# STORED RECORDS
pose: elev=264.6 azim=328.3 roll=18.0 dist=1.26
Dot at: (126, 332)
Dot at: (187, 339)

--

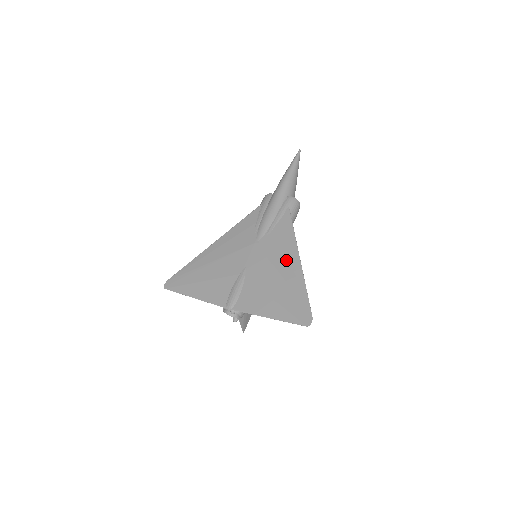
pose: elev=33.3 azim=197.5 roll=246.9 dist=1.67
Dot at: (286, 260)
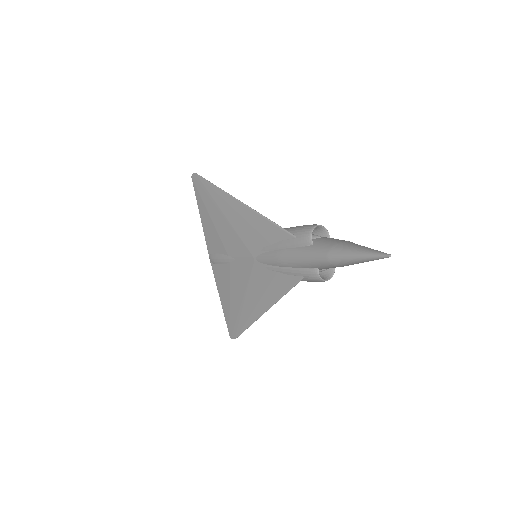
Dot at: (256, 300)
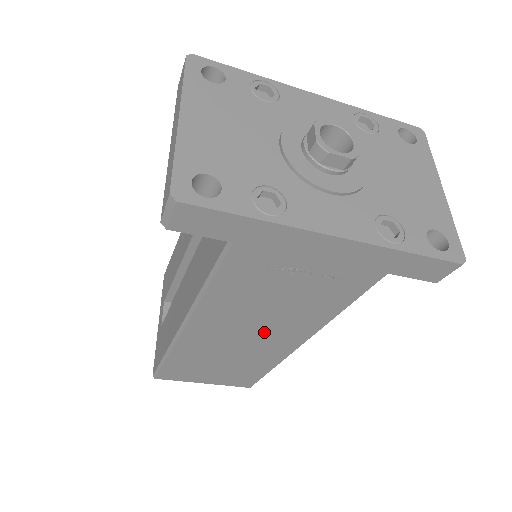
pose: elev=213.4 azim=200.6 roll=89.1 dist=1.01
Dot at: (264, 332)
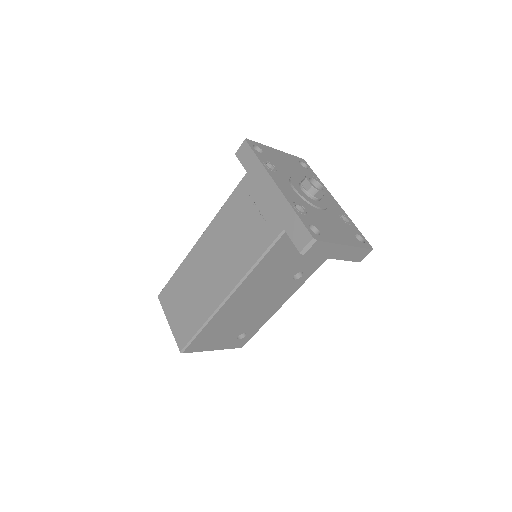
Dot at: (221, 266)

* * *

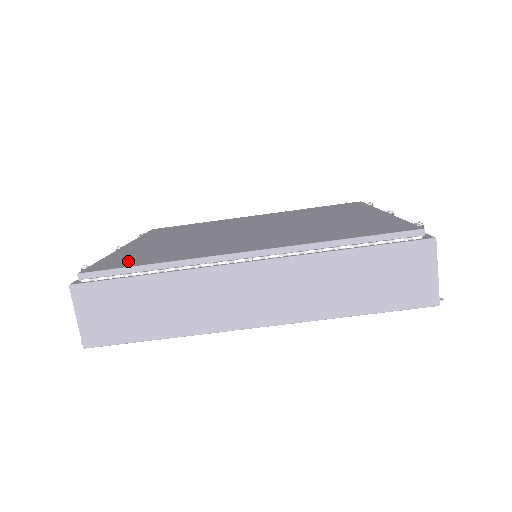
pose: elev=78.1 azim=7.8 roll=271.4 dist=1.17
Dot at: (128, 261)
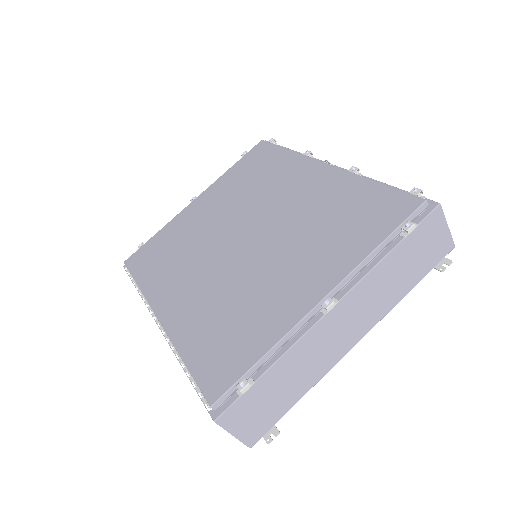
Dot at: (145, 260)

# WHAT IS NEEDED
Rewrite the rows that begin at the line containing "pose: elev=264.6 azim=328.3" and stop after the line containing "Dot at: (187, 339)", substituting "tilt" for "roll" and changing nothing else. Give only those lines.

# THE OUTPUT
pose: elev=264.6 azim=328.3 tilt=18.0 dist=1.26
Dot at: (126, 332)
Dot at: (187, 339)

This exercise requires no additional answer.